== Texto do exercício ==
"""

Les Jeux des Anges, Walerian Borowczyk - França, 1964. Walerian Borowczyk era um homem degenerado cujos filmes eram incutidos de crueldade e estranheza únicas. Ele começou fazendo animações extraordinárias, passou a dirigir filmes clássicos como “Goto, Island of Love” e “La Bête”, e então acabou dirigindo “Emmanuelle 5”, que acredito ser um final perversamente apropriado. Les Jeux dês Anges foi minha primeira experiência de animação totalmente impressionista. Não me mostrou nada especificamente, apenas som e movimento com os quais você cria um mundo.

Dimensions of Dialogue, Jan Svankmajer - Tchecoslováquia, 1982. As animações em stop-motion de Jan Svankmajer usam objetos familiares, ordinários de um modo profundamente perturbador. O primeiro filme dele que vi foi “Alice” e eu fiquei extremamente agitado pela imagem de um coelho com pêlos e olhos autênticos. Seus filmes sempre me deixam com sentimentos variados, mas todos têm momentos que realmente me pegam; momentos que evocam aqueles pesadelos assombrados vendo coisas comuns inesperadamente tomarem vida.

Street of Crocodiles, Irmãos Quay - Reino Unido, 1986. Há algo de peculiar em primeiro se apaixonar por Jan Svankmajer e só depois descobrir os irmãos Quay – americanos que vieram para a Europa e de alguma forma acabaram trabalhando em um estilo que se parece com a animação polonesa. Como um americano, eu sempre quis ser seduzido para dentro desta estranha idéia decadente, corrompida de Europa e os Quays criaram este mundo de maneira que me hipnotiza, mas que eu não entendo completamente. Talvez eu goste deles porque eles acabaram indo muito mais longe que eu.

"""

== Tarefa 1 ==
Diga se cada afirmação concorda com o texto sobre filmes de animação, respondendo sim ou não e citando as palavras do texto que decidem: (a) Walerian Borowczyk começou a carreira fazendo animações. (b) Os irmãos Quay são descritos como poloneses. (c) O primeiro filme de Jan Svankmajer que quem escreve viu foi “Alice”.
O texto e os registros não têm relação entre si.

== Dados fornecidos ==
"""

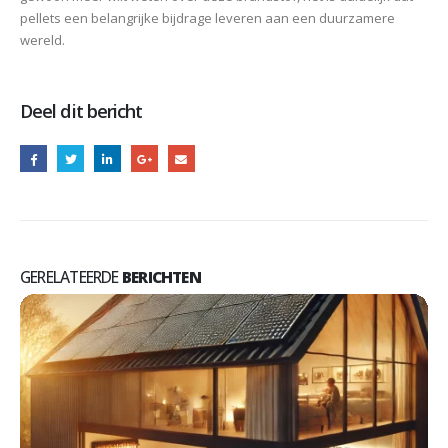
pellets een belangrijke bijdrage leveren aan een duurzamere
wereld.
Deel dit bericht
GERELATEERDE
BERICHTEN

"""

== Tarefa 2 ==
Atualize os registros trocando "duurzamere" por "groenere" e mantenha todo o resto igual. Deixe as imagens fora da resposta.

== Resposta 1 ==
(a) Sim: "Ele começou fazendo animações extraordinárias"
(b) Não: "americanos que vieram para a Europa"
(c) Sim: "O primeiro filme dele que vi foi “Alice”"

== Resposta 2 ==
pellets een belangrijke bijdrage leveren aan een groenere
wereld.
Deel dit bericht
GERELATEERDE
BERICHTEN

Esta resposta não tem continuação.